24. Though the Lords Director of the Outer Rim Company are notionally nobles (albeit their titles are not heritable), the myriad captains, secretaries, factors, and other agents who represent the Company are not. Nevertheless, they seem always to observe the imperial nobility's taboo against travel by River. In fact, although the Company does possess some torchdriven clippers, much of its traffic is carried by sailcraft. Rumors persist about the beings that crew the great ships on their sometimes centuries-long voyages: Are they entirely unmanned ghost ships? Staffed by long-lived epihumans? Operated, perhaps, by forbidden machines?
25. One common legacy of now-forbidden genetic engineering is scramblejack, a fast-growing vine that can be trained up simple bamboo trellises. The plant pulls minerals from the soil with extraordinary alacrity and efficiency, quickly forming a tough, rigid, skeleton onto which other materials can be daubed or bound to create great large, complex, durable buildings. The sinuous organic forms of such buildings are ubiquitous in younger colonies and impoverished rural areas.
26. Child labor is forbidden in the union, but it is a fact of life in much of the empire, particularly in agricultural societies. To escape a life of toil and drudgery, young people are often quick to volunteer for military adventures, and recruiters are happy to take them very young, given that it sometimes takes years to move an army to a combat zone. In the union and in many single-star independent polities, the empire is characterized as being sustained by child soldiers.
27. Not all who leave their dreary homes seeking adventure among the stars end up in soldiery; many find themselves bound in indentured servitude, owing insupportable debts for the journeys they took away from their homeworld and sinking ever deeper into debt as they are charged for everything they need and don't own, including breathable air in the hostile environments where they are often taken to work.

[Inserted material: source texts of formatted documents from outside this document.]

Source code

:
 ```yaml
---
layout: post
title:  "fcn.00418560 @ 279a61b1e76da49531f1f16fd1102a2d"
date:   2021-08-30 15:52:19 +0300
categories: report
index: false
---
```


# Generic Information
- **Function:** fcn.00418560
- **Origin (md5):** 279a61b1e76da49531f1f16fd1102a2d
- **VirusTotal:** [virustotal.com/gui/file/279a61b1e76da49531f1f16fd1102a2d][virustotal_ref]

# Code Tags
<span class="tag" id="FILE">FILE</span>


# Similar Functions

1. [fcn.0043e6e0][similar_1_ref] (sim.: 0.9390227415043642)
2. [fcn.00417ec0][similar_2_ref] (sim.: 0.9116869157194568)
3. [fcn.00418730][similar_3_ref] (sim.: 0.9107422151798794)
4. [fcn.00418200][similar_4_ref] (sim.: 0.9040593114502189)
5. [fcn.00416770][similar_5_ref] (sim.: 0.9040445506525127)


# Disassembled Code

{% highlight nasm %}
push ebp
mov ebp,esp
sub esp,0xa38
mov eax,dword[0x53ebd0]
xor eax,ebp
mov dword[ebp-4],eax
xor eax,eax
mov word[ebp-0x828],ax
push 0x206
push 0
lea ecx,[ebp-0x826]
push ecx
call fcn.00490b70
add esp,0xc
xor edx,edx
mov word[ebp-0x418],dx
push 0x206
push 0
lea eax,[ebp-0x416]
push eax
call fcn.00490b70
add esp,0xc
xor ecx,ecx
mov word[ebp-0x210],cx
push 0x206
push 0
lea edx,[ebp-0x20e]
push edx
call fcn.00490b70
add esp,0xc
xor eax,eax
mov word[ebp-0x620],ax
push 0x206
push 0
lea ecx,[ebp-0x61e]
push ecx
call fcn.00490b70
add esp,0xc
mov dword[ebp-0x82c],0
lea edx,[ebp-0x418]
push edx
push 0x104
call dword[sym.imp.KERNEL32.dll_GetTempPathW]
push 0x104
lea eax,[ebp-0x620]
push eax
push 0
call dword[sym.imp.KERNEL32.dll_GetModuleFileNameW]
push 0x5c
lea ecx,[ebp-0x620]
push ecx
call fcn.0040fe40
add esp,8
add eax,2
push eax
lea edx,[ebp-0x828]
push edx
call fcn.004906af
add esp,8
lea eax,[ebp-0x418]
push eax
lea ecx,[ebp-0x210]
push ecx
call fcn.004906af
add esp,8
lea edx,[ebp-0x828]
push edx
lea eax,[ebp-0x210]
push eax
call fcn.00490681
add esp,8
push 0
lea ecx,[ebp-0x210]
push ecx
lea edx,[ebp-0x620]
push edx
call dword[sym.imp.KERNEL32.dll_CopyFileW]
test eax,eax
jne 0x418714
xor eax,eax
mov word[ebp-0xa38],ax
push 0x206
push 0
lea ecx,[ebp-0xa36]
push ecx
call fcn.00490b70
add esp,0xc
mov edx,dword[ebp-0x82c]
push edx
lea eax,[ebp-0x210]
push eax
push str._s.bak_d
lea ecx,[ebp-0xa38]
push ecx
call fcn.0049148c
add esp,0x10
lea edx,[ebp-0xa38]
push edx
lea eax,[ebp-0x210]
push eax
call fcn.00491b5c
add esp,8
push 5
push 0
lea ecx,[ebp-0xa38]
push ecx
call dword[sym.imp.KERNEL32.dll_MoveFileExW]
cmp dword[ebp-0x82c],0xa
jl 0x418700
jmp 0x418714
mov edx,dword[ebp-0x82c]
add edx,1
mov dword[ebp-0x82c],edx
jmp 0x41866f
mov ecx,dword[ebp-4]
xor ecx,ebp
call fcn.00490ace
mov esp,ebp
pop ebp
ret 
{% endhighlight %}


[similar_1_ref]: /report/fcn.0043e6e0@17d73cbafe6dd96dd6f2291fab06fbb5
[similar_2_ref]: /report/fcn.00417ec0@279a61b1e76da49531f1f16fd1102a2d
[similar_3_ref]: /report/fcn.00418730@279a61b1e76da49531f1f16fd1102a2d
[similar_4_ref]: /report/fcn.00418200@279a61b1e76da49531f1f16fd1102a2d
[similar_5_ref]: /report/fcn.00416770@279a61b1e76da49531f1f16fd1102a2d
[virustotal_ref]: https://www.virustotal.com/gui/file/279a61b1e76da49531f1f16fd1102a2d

28. Combat aboard starships and space stations tends to take place at very close quarters, under disorienting conditions; firearms can be blinding, deafening, and apt to send users flying. Automatic weapons are certainly used, especially for area denial by defenders who can brace against the recoil, but the hallmarks of zero-g combat are more “primitive”: daggers, bolos, nets, and the like, intended to entangle or disable enemies, or to decisively puncture their critical suit systems. EVA combat relies more, at least when they are available, on sophisticated luminal weapons and micromissiles.
29. Lasers and micromissiles rub shoulders with swords and bolos in specialized combat, but mass engagements downwell revolve around simple millennia-old chemical explosives: artillery, slug throwers, and rocket launchers.
30. Although autonomous drones operated by machine intelligence are most strictly forbidden—they are the very image of the horrors banned by the Rule—sophisticated machines operated by remote control (known variously as poppets, effigies, and ectypes) are used (and sometimes accused of being automatons or other abominations).
31. Cults and secret societies abound throughout the Pale. In the union, the Ministries of Coordination are endlessly diligent in rooting out these threats to concord; in the empire, they are generally left alone, even if they are responsible for the most odious blasphemies against the empire and the imperial rite, so long as they do not disturb or seek to disturb the Rule. Those groups that do attempt to subvert the Rule are hunted by imperial inquisitors and commissars of the union alike; they will even join forces, on operations beyond the borders of the empire and union, to bring justice to such malefactors.